Banco Central eleva Selic e reforça combate à inflação
A decisão do Banco Central de elevar a taxa Selic para 15%, por meio do Comitê de Política Monetária (Copom), reforça a estratégia de conter a inflação diante de índices acima da meta.
O aumento dos juros busca reduzir o consumo e o ritmo de investimentos na economia, ao encarecer o crédito e estimular a poupança. Com isso, o governo tenta diminuir a pressão sobre os preços, utilizando a taxa básica como principal instrumento de política monetária.

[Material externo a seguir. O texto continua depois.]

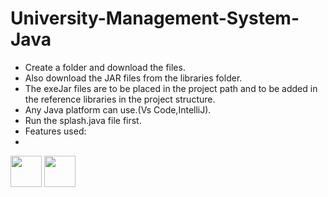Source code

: # University-Management-System-Java

- Create a folder and download the files.
- Also download the JAR files from the libraries folder.
- The exeJar files are to be placed in the project path and to be added in the reference libraries in the project structure.
- Any Java platform can use.(Vs Code,IntelliJ).
- Run the splash.java file first.
- Features used:
- <br>
 <img src="https://cdn.jsdelivr.net/gh/devicons/devicon/icons/java/java-original-wordmark.svg" width="50" height="50" /> 
 <img src="https://cdn.jsdelivr.net/gh/devicons/devicon/icons/mysql/mysql-original-wordmark.svg" width="50" height="50" />

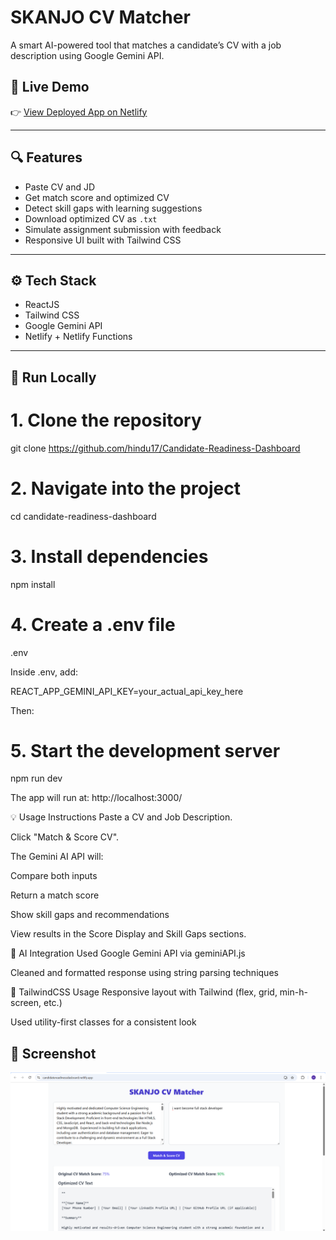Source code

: # SKANJO CV Matcher

A smart AI-powered tool that matches a candidate’s CV with a job description using Google Gemini API.

## 🚀 Live Demo

👉 [View Deployed App on Netlify](https://candidatereadinessdasboard.netlify.app/)


---

## 🔍 Features

- Paste  CV and JD
- Get match score and optimized CV
- Detect skill gaps with learning suggestions
- Download optimized CV as `.txt`
- Simulate assignment submission with feedback
- Responsive UI built with Tailwind CSS

---

## ⚙️ Tech Stack

- ReactJS
- Tailwind CSS
- Google Gemini API
- Netlify + Netlify Functions

---

## 🚀 Run Locally
# 1. Clone the repository
git clone https://github.com/hindu17/Candidate-Readiness-Dashboard

# 2. Navigate into the project
cd candidate-readiness-dashboard

# 3. Install dependencies
npm install

# 4. Create a .env file
 .env

Inside .env, add:

REACT_APP_GEMINI_API_KEY=your_actual_api_key_here

Then:
# 5. Start the development server
npm run dev

The app will run at: http://localhost:3000/

💡 Usage Instructions
Paste a CV and Job Description.

Click "Match & Score CV".

The Gemini AI API will:

Compare both inputs

Return a match score

Show skill gaps and recommendations

View results in the Score Display and Skill Gaps sections.


🤖 AI Integration
Used Google Gemini API via geminiAPI.js

Cleaned and formatted response using string parsing techniques

🎨 TailwindCSS Usage
Responsive layout with Tailwind (flex, grid, min-h-screen, etc.)

Used utility-first classes for a consistent look

## 📸 Screenshot

![Candidate Readiness Dashboard](.\public\screenshot.png)
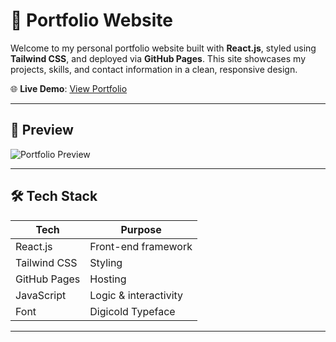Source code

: # 🚀 Portfolio Website

Welcome to my personal portfolio website built with **React.js**, styled using **Tailwind CSS**, and deployed via **GitHub Pages**. This site showcases my projects, skills, and contact information in a clean, responsive design.

🌐 **Live Demo**: [View Portfolio](https://pranav0-0.github.io/about-me)

---

## 📸 Preview

![Portfolio Preview](./assets/preview.png)

---

## 🛠️ Tech Stack

| Tech           | Purpose                  |
|----------------|--------------------------|
| React.js       | Front-end framework      |
| Tailwind CSS   | Styling                  |
| GitHub Pages   | Hosting                  |
| JavaScript     | Logic & interactivity    |
| Font           | Digicold Typeface        |

---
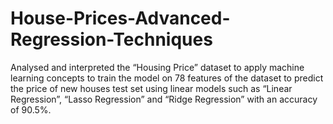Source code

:# House-Prices-Advanced-Regression-Techniques
Analysed and interpreted the “Housing Price” dataset to apply machine learning concepts to train the model on 78 features of the dataset to predict the price of new houses test set using linear models such as “Linear Regression”, “Lasso Regression” and “Ridge Regression” with an accuracy of 90.5%.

Juros mais altos encarecem crédito e afetam o produtor rural
Apesar de contribuir para o controle inflacionário, a alta da Selic impacta diretamente os custos de financiamentos e empréstimos. No agronegócio, produtores rurais sentem os efeitos principalmente em operações de crédito utilizadas para custeio de safra, aquisição de máquinas agrícolas e compra de insumos.
Além disso, contratos já firmados com taxas atreladas à Selic podem sofrer reajustes, elevando o valor das parcelas. Diante desse cenário, especialistas recomendam atenção à gestão das dívidas, com avaliação sobre quitação antecipada ou alongamento de prazos, conforme o perfil financeiro do produtor.
Selic elevada coloca Brasil entre os maiores juros reais do mundo
Com a taxa básica próxima de 15%, o Brasil passa a figurar entre os países com maiores juros reais do mundo, o que tende a desestimular investimentos produtivos.
Isso ocorre porque juros elevados aumentam o custo do capital, dificultando a expansão das atividades econômicas e reduzindo a competitividade, especialmente em setores que dependem de crédito, como o agronegócio.
Alternativas de crédito ganham espaço no agro
Diante da elevação dos custos nos financiamentos tradicionais, cresce a busca por alternativas de crédito fora dos programas convencionais. Empresas especializadas na estruturação financeira para o agronegócio têm ampliado sua atuação, conectando produtores a diferentes fontes de recursos.
Um exemplo é a atuação da ConsulttAgro, empresa especializada em captação de crédito para o setor rural. Segundo as consultoras Gabriela Rodrigues e Tainara Casagrande, o trabalho consiste em identificar o perfil do produtor e buscar as melhores condições disponíveis no mercado.
“Nosso primeiro passo é entender a necessidade do cliente, suas garantias e capacidade financeira, para então buscar taxas e prazos adequados”, destaca Gabriela.
De acordo com Tainara, fatores como garantias e prazo de pagamento são determinantes para a obtenção de melhores condições:
“Cada operação exige uma estrutura diferente, podendo variar conforme o perfil e as garantias apresentadas.”
Crédito estruturado amplia acesso a investimentos
Com mais de 10 anos de experiência no mercado financeiro, as consultoras atuam em parceria com diversas instituições, incluindo bancos, administradoras de crédito privado e fundos de investimento.
A empresa já viabilizou mais de R$ 700 milhões em crédito e, somente em 2025, participou de operações que somaram R$ 2,2 bilhões destinados ao agronegócio, atendendo produtores em todo o país.
Os financiamentos estruturados podem contemplar valores entre R$ 150 mil e R$ 150 milhões, com condições que incluem prazos mais longos e taxas competitivas, voltadas à aquisição de áreas rurais e investimentos em maquinário.
Produtores relatam desafios e oportunidades no acesso ao crédito
Produtores rurais têm buscado alternativas diante das restrições no crédito tradicional. É o caso de Mateus Ferraz, da Fazenda Santa Helena, em Água Limpa (GO), que encontrou apoio no crédito estruturado para viabilizar a compra de uma área rural.
Segundo ele, o acesso a diferentes fontes de financiamento trouxe mais segurança à negociação e permitiu condições adequadas de pagamento, com prazo de até 15 anos.
Cenário exige planejamento financeiro no campo
Com juros elevados e crédito mais caro, o momento exige maior planejamento financeiro por parte dos produtores rurais. A escolha adequada das linhas de financiamento, aliada à gestão eficiente das dívidas, torna-se fundamental para manter a sustentabilidade das operações no campo.
Ao mesmo tempo, a diversificação das fontes de crédito surge como alternativa para viabilizar investimentos e reduzir a dependência de modelos tradicionais de financiamento.